There are parallels in other democracies: just as the U.S. Democratic Party has faced existential questions about its ability to adapt and survive – suffering a loss in the recent presidential elections to a candidate in Donald Trump who offers nothing but disinformation, negative disruption and instability – Australia’s major parties are similarly at a crossroads. Albanese’s leadership, while earnest and well-intentioned, has been hampered by this broader systemic malaise, leaving him ill-equipped to navigate a political environment that demands both agility and boldness.
Ultimately, his tenure raises fundamental questions about the nature of leadership and the future of Australian politics. His efforts to embody respect and statesmanship are commendable in theory but insufficient in practice within a system that thrives on conflict and spectacle.
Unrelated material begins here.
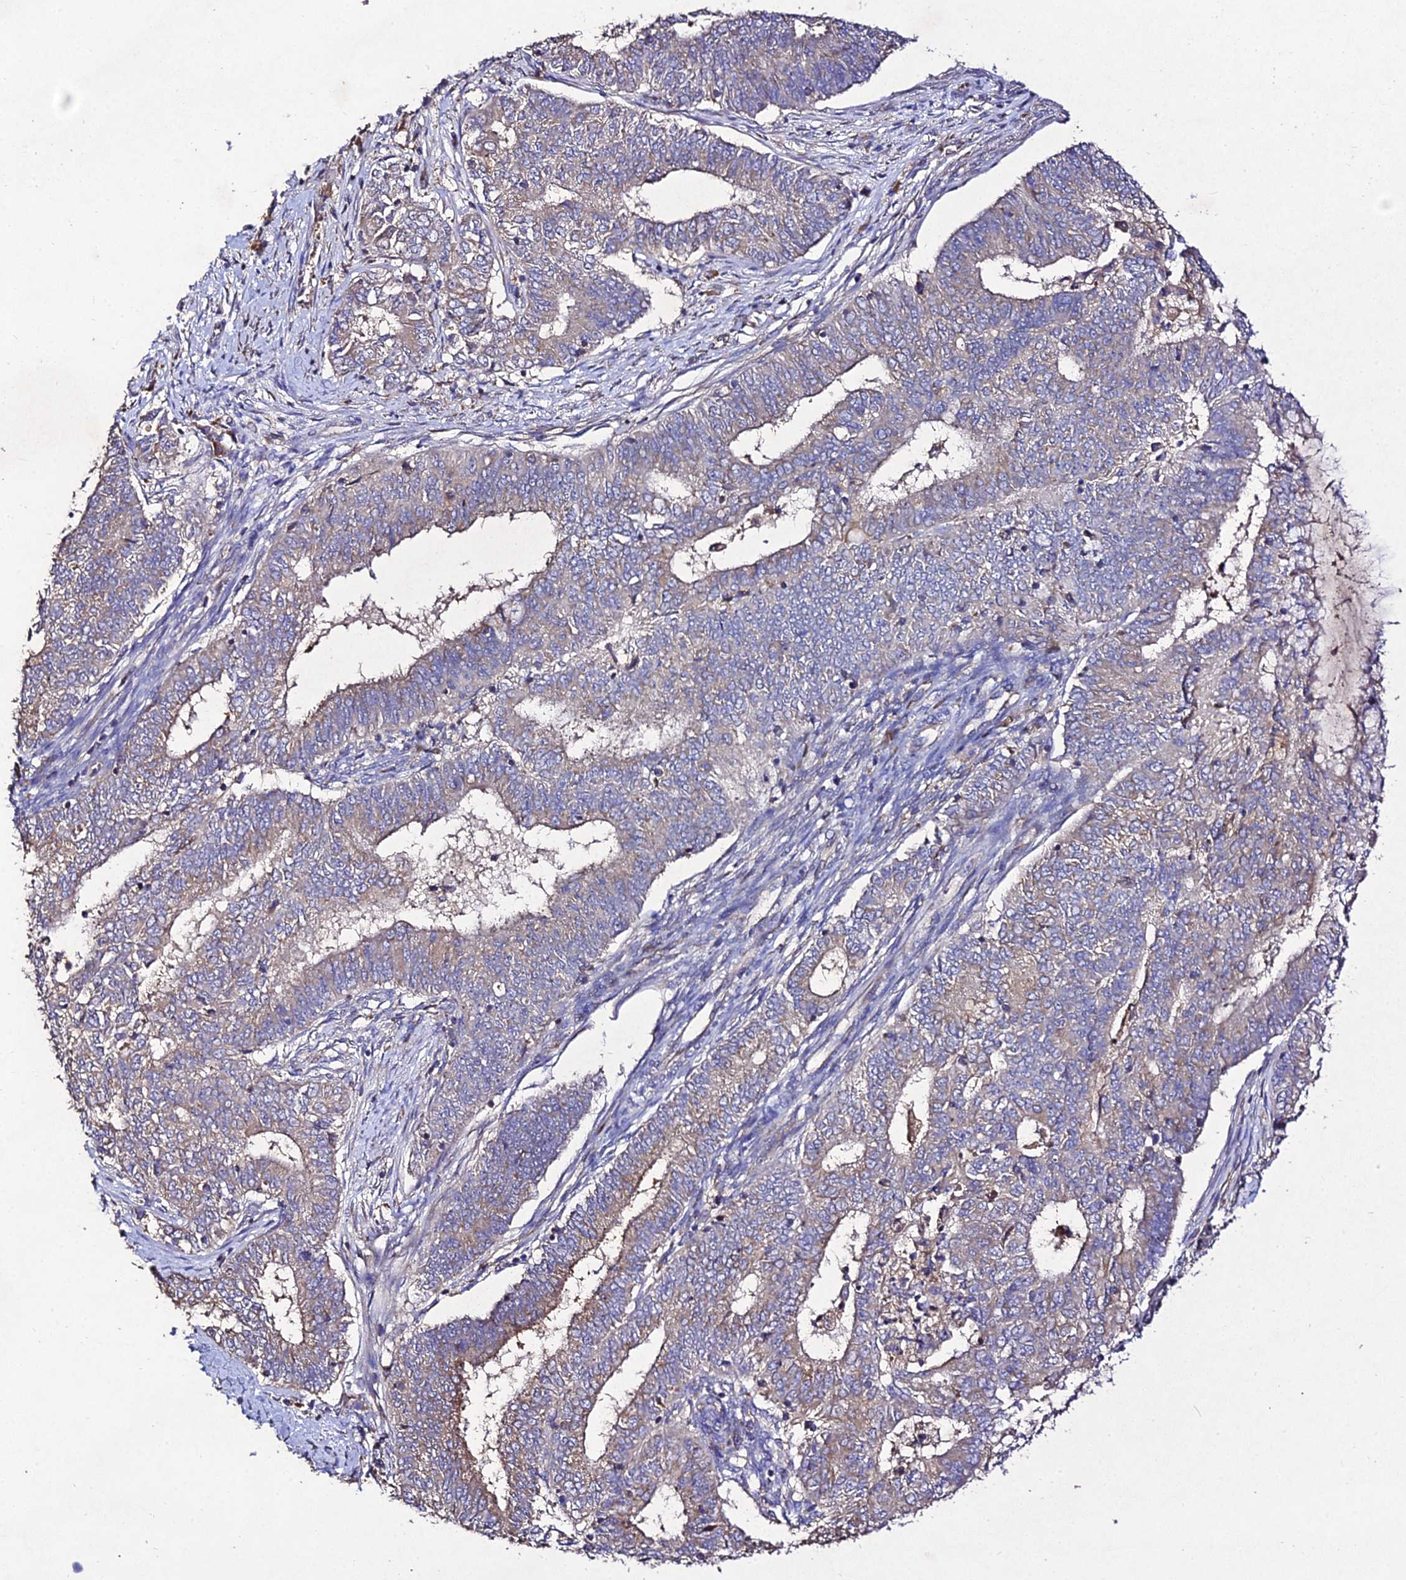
{"staining": {"intensity": "weak", "quantity": "25%-75%", "location": "cytoplasmic/membranous"}, "tissue": "endometrial cancer", "cell_type": "Tumor cells", "image_type": "cancer", "snomed": [{"axis": "morphology", "description": "Adenocarcinoma, NOS"}, {"axis": "topography", "description": "Endometrium"}], "caption": "This is a histology image of immunohistochemistry staining of endometrial cancer (adenocarcinoma), which shows weak staining in the cytoplasmic/membranous of tumor cells.", "gene": "AP3M2", "patient": {"sex": "female", "age": 62}}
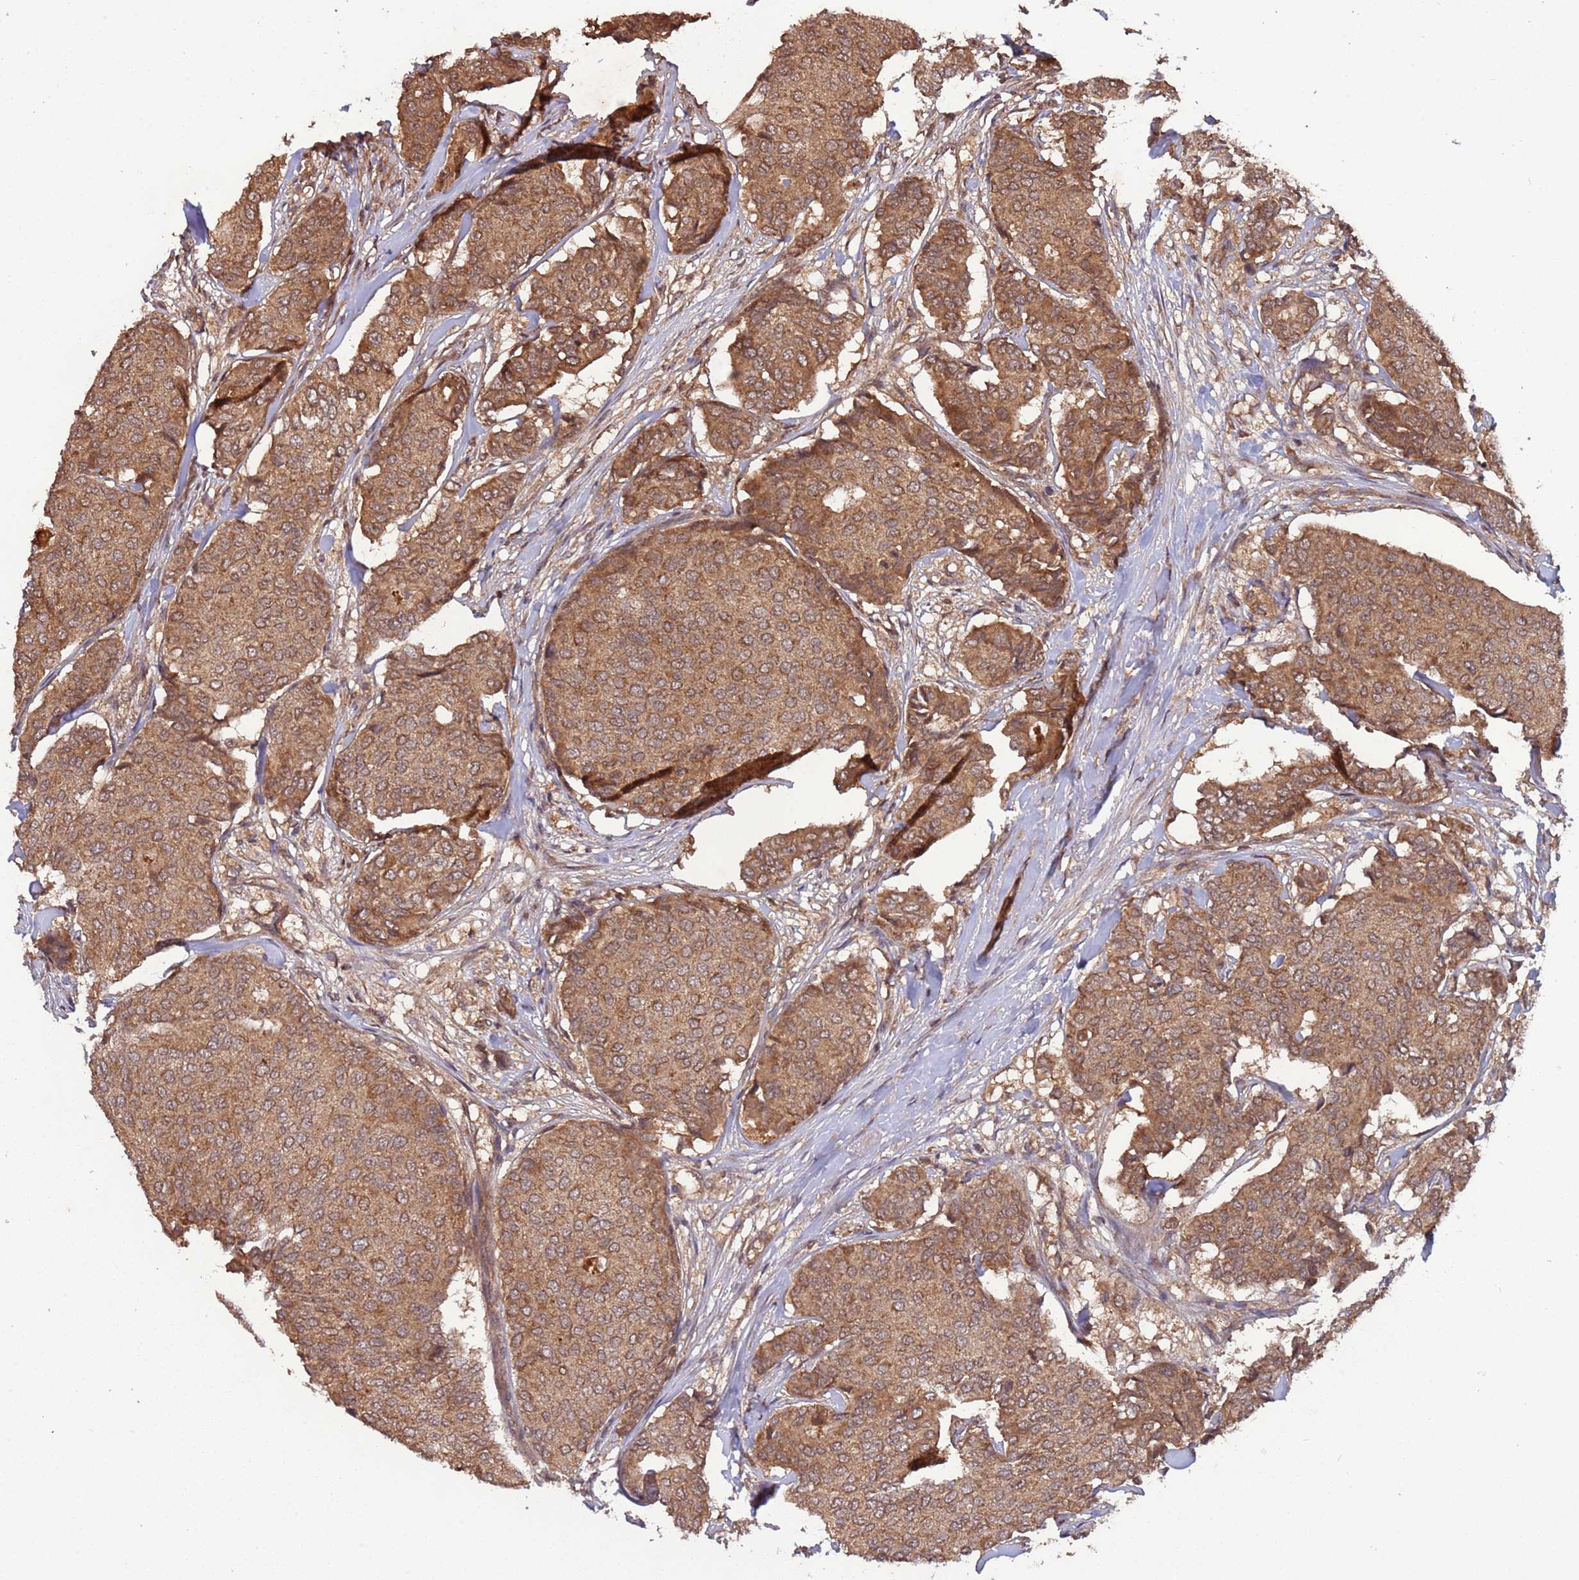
{"staining": {"intensity": "moderate", "quantity": ">75%", "location": "cytoplasmic/membranous"}, "tissue": "breast cancer", "cell_type": "Tumor cells", "image_type": "cancer", "snomed": [{"axis": "morphology", "description": "Duct carcinoma"}, {"axis": "topography", "description": "Breast"}], "caption": "Moderate cytoplasmic/membranous protein expression is seen in about >75% of tumor cells in intraductal carcinoma (breast). The protein is stained brown, and the nuclei are stained in blue (DAB (3,3'-diaminobenzidine) IHC with brightfield microscopy, high magnification).", "gene": "ERI1", "patient": {"sex": "female", "age": 75}}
By failing to confront the politics of division, neglecting to build alliances with emerging forces, and clinging to a party structure that feels increasingly obsolete, Albanese risks not only his own legacy but also the broader relevance of the Labor Party. The challenge over the next six months before the 2025 election is whether he can adapt and assert a compelling vision – or whether his leadership will become another chapter in the slow decline of the two-party system.
Well which incumbent government is popular right now ? Albanese actually has a high approval rating by global standards. I’m a traditional ALP voter and I think he has had a terrible first term but for different reasons. The Voice was “ Brahmin Left “ politics at its worst. It did nothing to resolve any deep seated issues for the base of the party - working class people. His first term should have been spent on one thing - maximising the return the country gets from its mining and energy resources. With the hundreds of billions raised we could have finally tackled inequality across the board. Why are public schools funded at under 100% of Gonski recommended levels ? Why aren’t we building modern public housing stock ? Why isn’t bulk billing secure ? This fight with multi national interests was the definitive one for a Labor movement in 2022-2025. It’s been wasted
I would never vote for the Teals but I’m thankful they exist. Most democracies have extreme populist parties as the alternative right now. Australia has exiled centrist Liberal Party women as that alternative voting bloc.
I don’t fully understand why Albanese attached himself to AUKUS so easily. I am duel US-Australian national and I know my adopted country well. Australia is never getting advanced nuclear attack submarines. They are the crown jewel in the US arsenal - the equivalent of aircraft carriers in WW2.
This is what happens when you do not have a Gough Whitlam at the helm. You have no North Star to guide you to where you want to go.
Truly bizarre that this is where we find ourselves.